TASK DESCRIPTION: Set down every line of the entries below, keeping each character, line break, and language unchanged.
:: GIVEN RECORDS ::
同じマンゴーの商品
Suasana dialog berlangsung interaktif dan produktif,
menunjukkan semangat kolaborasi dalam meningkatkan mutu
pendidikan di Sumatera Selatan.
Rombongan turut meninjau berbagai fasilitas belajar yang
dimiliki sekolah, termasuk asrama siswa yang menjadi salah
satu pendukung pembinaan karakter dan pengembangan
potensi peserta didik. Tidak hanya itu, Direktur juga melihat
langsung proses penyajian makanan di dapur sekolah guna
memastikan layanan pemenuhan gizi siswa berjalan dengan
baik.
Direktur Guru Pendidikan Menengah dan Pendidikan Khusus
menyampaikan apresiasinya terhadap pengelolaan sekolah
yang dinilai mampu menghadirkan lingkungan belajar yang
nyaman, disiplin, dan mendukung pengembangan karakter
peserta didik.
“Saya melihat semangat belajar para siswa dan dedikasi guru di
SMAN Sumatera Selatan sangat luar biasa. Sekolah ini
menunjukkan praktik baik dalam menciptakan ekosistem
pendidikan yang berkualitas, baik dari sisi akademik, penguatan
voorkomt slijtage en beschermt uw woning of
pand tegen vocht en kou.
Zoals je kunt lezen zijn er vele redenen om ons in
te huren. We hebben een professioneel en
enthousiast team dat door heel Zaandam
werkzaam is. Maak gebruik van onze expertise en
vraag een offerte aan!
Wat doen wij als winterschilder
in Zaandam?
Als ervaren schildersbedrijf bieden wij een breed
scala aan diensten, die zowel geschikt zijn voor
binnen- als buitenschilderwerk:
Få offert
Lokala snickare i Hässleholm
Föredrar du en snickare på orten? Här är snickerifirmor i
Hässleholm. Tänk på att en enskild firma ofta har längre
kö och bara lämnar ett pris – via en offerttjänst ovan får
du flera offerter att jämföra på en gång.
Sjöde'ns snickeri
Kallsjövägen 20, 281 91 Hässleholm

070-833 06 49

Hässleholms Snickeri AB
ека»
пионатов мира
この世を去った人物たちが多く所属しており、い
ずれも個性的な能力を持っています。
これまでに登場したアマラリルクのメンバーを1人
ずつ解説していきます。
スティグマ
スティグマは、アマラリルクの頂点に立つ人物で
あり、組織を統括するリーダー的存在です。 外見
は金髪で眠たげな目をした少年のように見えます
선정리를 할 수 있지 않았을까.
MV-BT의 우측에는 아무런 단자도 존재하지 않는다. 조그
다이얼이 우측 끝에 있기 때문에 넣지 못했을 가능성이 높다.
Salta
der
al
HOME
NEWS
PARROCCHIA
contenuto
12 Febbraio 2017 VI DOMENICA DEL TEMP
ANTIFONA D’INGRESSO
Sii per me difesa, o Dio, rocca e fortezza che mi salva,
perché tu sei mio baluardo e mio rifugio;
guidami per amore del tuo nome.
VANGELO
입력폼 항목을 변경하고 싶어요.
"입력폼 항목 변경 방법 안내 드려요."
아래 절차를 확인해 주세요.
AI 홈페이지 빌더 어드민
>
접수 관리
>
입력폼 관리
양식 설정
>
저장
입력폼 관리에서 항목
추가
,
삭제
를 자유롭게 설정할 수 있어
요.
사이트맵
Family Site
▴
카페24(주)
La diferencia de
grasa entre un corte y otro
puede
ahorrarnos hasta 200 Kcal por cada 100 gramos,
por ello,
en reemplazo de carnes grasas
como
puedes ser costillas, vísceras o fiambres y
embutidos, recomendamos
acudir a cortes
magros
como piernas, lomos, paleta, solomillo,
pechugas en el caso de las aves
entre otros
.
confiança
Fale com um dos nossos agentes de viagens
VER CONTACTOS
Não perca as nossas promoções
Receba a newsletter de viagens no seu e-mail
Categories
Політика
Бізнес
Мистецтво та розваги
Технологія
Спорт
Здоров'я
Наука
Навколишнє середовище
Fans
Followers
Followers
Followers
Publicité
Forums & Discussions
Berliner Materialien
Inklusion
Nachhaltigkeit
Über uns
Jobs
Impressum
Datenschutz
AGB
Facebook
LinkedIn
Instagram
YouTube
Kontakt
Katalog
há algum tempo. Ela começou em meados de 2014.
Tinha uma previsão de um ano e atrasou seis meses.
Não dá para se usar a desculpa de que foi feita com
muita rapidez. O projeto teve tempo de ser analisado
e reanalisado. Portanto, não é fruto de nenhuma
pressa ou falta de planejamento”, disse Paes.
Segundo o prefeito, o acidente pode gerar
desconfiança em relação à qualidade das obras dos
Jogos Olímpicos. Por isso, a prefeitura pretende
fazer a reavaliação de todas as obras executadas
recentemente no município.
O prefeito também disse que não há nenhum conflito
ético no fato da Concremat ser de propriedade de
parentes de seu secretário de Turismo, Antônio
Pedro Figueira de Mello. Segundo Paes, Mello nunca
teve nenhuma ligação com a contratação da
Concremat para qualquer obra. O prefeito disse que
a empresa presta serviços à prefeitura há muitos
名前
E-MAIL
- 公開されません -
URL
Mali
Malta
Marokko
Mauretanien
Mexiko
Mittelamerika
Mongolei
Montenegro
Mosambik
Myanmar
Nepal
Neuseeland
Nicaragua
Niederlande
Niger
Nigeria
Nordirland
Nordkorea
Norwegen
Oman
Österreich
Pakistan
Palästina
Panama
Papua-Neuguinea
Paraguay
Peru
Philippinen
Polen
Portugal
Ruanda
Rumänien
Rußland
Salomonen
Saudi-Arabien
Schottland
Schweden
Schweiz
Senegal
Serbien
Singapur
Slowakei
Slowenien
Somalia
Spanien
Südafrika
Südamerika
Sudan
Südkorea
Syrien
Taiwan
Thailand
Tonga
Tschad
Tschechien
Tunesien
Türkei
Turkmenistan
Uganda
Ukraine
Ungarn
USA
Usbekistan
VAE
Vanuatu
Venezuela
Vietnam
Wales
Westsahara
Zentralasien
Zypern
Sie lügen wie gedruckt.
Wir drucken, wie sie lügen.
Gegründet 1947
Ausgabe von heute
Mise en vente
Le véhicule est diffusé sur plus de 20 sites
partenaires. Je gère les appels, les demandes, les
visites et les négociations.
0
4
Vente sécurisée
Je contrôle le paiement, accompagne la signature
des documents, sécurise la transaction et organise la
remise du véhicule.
:::
EXPECTED ANSWER:
同じマンゴーの商品
Suasana dialog berlangsung interaktif dan produktif,
menunjukkan semangat kolaborasi dalam meningkatkan mutu
pendidikan di Sumatera Selatan.
Rombongan turut meninjau berbagai fasilitas belajar yang
dimiliki sekolah, termasuk asrama siswa yang menjadi salah
satu pendukung pembinaan karakter dan pengembangan
potensi peserta didik. Tidak hanya itu, Direktur juga melihat
langsung proses penyajian makanan di dapur sekolah guna
memastikan layanan pemenuhan gizi siswa berjalan dengan
baik.
Direktur Guru Pendidikan Menengah dan Pendidikan Khusus
menyampaikan apresiasinya terhadap pengelolaan sekolah
yang dinilai mampu menghadirkan lingkungan belajar yang
nyaman, disiplin, dan mendukung pengembangan karakter
peserta didik.
“Saya melihat semangat belajar para siswa dan dedikasi guru di
SMAN Sumatera Selatan sangat luar biasa. Sekolah ini
menunjukkan praktik baik dalam menciptakan ekosistem
pendidikan yang berkualitas, baik dari sisi akademik, penguatan
voorkomt slijtage en beschermt uw woning of
pand tegen vocht en kou.
Zoals je kunt lezen zijn er vele redenen om ons in
te huren. We hebben een professioneel en
enthousiast team dat door heel Zaandam
werkzaam is. Maak gebruik van onze expertise en
vraag een offerte aan!
Wat doen wij als winterschilder
in Zaandam?
Als ervaren schildersbedrijf bieden wij een breed
scala aan diensten, die zowel geschikt zijn voor
binnen- als buitenschilderwerk:
Få offert
Lokala snickare i Hässleholm
Föredrar du en snickare på orten? Här är snickerifirmor i
Hässleholm. Tänk på att en enskild firma ofta har längre
kö och bara lämnar ett pris – via en offerttjänst ovan får
du flera offerter att jämföra på en gång.
Sjöde'ns snickeri
Kallsjövägen 20, 281 91 Hässleholm

070-833 06 49

Hässleholms Snickeri AB
ека»
пионатов мира
この世を去った人物たちが多く所属しており、い
ずれも個性的な能力を持っています。
これまでに登場したアマラリルクのメンバーを1人
ずつ解説していきます。
スティグマ
スティグマは、アマラリルクの頂点に立つ人物で
あり、組織を統括するリーダー的存在です。 外見
は金髪で眠たげな目をした少年のように見えます
선정리를 할 수 있지 않았을까.
MV-BT의 우측에는 아무런 단자도 존재하지 않는다. 조그
다이얼이 우측 끝에 있기 때문에 넣지 못했을 가능성이 높다.
Salta
der
al
HOME
NEWS
PARROCCHIA
contenuto
12 Febbraio 2017 VI DOMENICA DEL TEMP
ANTIFONA D’INGRESSO
Sii per me difesa, o Dio, rocca e fortezza che mi salva,
perché tu sei mio baluardo e mio rifugio;
guidami per amore del tuo nome.
VANGELO
입력폼 항목을 변경하고 싶어요.
"입력폼 항목 변경 방법 안내 드려요."
아래 절차를 확인해 주세요.
AI 홈페이지 빌더 어드민
>
접수 관리
>
입력폼 관리
양식 설정
>
저장
입력폼 관리에서 항목
추가
,
삭제
를 자유롭게 설정할 수 있어
요.
사이트맵
Family Site
▴
카페24(주)
La diferencia de
grasa entre un corte y otro
puede
ahorrarnos hasta 200 Kcal por cada 100 gramos,
por ello,
en reemplazo de carnes grasas
como
puedes ser costillas, vísceras o fiambres y
embutidos, recomendamos
acudir a cortes
magros
como piernas, lomos, paleta, solomillo,
pechugas en el caso de las aves
entre otros
.
confiança
Fale com um dos nossos agentes de viagens
VER CONTACTOS
Não perca as nossas promoções
Receba a newsletter de viagens no seu e-mail
Categories
Політика
Бізнес
Мистецтво та розваги
Технологія
Спорт
Здоров'я
Наука
Навколишнє середовище
Fans
Followers
Followers
Followers
Publicité
Forums & Discussions
Berliner Materialien
Inklusion
Nachhaltigkeit
Über uns
Jobs
Impressum
Datenschutz
AGB
Facebook
LinkedIn
Instagram
YouTube
Kontakt
Katalog
há algum tempo. Ela começou em meados de 2014.
Tinha uma previsão de um ano e atrasou seis meses.
Não dá para se usar a desculpa de que foi feita com
muita rapidez. O projeto teve tempo de ser analisado
e reanalisado. Portanto, não é fruto de nenhuma
pressa ou falta de planejamento”, disse Paes.
Segundo o prefeito, o acidente pode gerar
desconfiança em relação à qualidade das obras dos
Jogos Olímpicos. Por isso, a prefeitura pretende
fazer a reavaliação de todas as obras executadas
recentemente no município.
O prefeito também disse que não há nenhum conflito
ético no fato da Concremat ser de propriedade de
parentes de seu secretário de Turismo, Antônio
Pedro Figueira de Mello. Segundo Paes, Mello nunca
teve nenhuma ligação com a contratação da
Concremat para qualquer obra. O prefeito disse que
a empresa presta serviços à prefeitura há muitos
名前
E-MAIL
- 公開されません -
URL
Mali
Malta
Marokko
Mauretanien
Mexiko
Mittelamerika
Mongolei
Montenegro
Mosambik
Myanmar
Nepal
Neuseeland
Nicaragua
Niederlande
Niger
Nigeria
Nordirland
Nordkorea
Norwegen
Oman
Österreich
Pakistan
Palästina
Panama
Papua-Neuguinea
Paraguay
Peru
Philippinen
Polen
Portugal
Ruanda
Rumänien
Rußland
Salomonen
Saudi-Arabien
Schottland
Schweden
Schweiz
Senegal
Serbien
Singapur
Slowakei
Slowenien
Somalia
Spanien
Südafrika
Südamerika
Sudan
Südkorea
Syrien
Taiwan
Thailand
Tonga
Tschad
Tschechien
Tunesien
Türkei
Turkmenistan
Uganda
Ukraine
Ungarn
USA
Usbekistan
VAE
Vanuatu
Venezuela
Vietnam
Wales
Westsahara
Zentralasien
Zypern
Sie lügen wie gedruckt.
Wir drucken, wie sie lügen.
Gegründet 1947
Ausgabe von heute
Mise en vente
Le véhicule est diffusé sur plus de 20 sites
partenaires. Je gère les appels, les demandes, les
visites et les négociations.
0
4
Vente sécurisée
Je contrôle le paiement, accompagne la signature
des documents, sécurise la transaction et organise la
remise du véhicule.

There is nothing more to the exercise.